**Extracted page text data:**
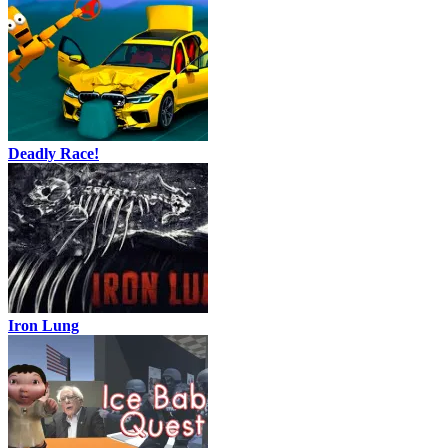
Deadly Race!
Iron Lung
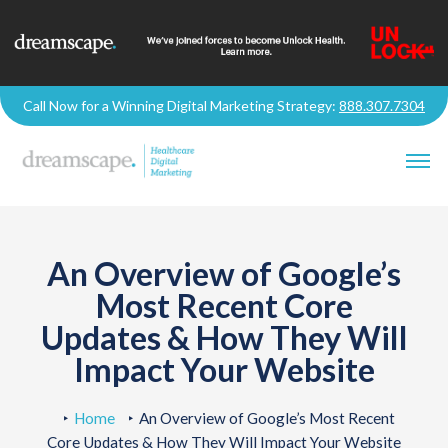
Call Now for a Winning Digital Marketing Strategy:
888.307.7304
An Overview of Google’s
Most Recent Core
Updates & How They Will
Impact Your Website
Home
An Overview of Google’s Most Recent
Core Updates & How They Will Impact Your Website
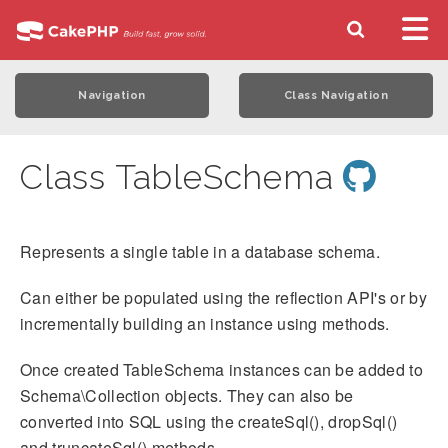
Navigation
Class Navigation
Class TableSchema
Represents a single table in a database schema.
Can either be populated using the reflection API's or by
incrementally building an instance using methods.
Once created TableSchema instances can be added to
Schema\Collection objects. They can also be
converted into SQL using the createSql(), dropSql()
and truncateSql() methods.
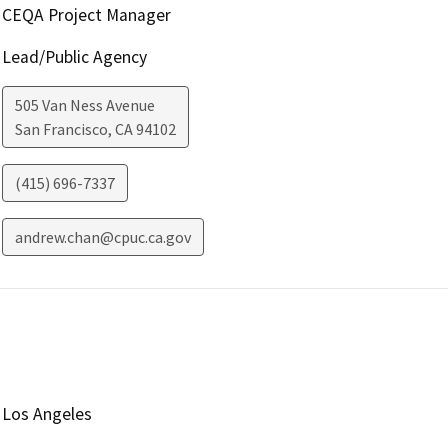
CEQA Project Manager
Lead/Public Agency
505 Van Ness Avenue
San Francisco
,
CA
94102
(415) 696-7337
andrew.chan@cpuc.ca.gov
Los Angeles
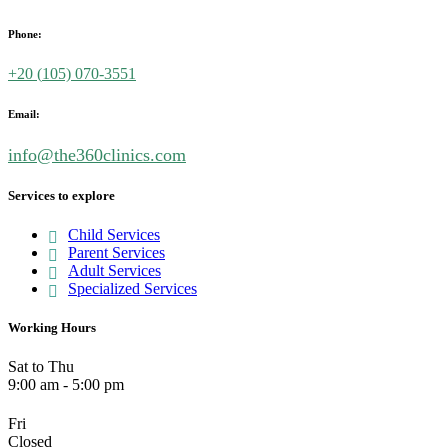
Phone:
+20 (
105) 070-3551
Email:
info@the360clinics.com
Services to explore
Child Services
Parent Services
Adult Services
Specialized Services
Working Hours
Sat to Thu
9:00 am - 5:00 pm
Fri
Closed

**ASSIGNMENT:**
Can you give the text of all the records again with "Services" swapped for "Programs" wherever it occurs, changing nothing else and leaving out the pictures?

**PROBLEM SOLUTION:**
Deadly Race!
Iron Lung
Call Now for a Winning Digital Marketing Strategy:
888.307.7304
An Overview of Google’s
Most Recent Core
Updates & How They Will
Impact Your Website
Home
An Overview of Google’s Most Recent
Core Updates & How They Will Impact Your Website
Navigation
Class Navigation
Class TableSchema
Represents a single table in a database schema.
Can either be populated using the reflection API's or by
incrementally building an instance using methods.
Once created TableSchema instances can be added to
Schema\Collection objects. They can also be
converted into SQL using the createSql(), dropSql()
and truncateSql() methods.
CEQA Project Manager
Lead/Public Agency
505 Van Ness Avenue
San Francisco
,
CA
94102
(415) 696-7337
andrew.chan@cpuc.ca.gov
Los Angeles
Phone:
+20 (
105) 070-3551
Email:
info@the360clinics.com
Programs to explore
Child Programs
Parent Programs
Adult Programs
Specialized Programs
Working Hours
Sat to Thu
9:00 am - 5:00 pm
Fri
Closed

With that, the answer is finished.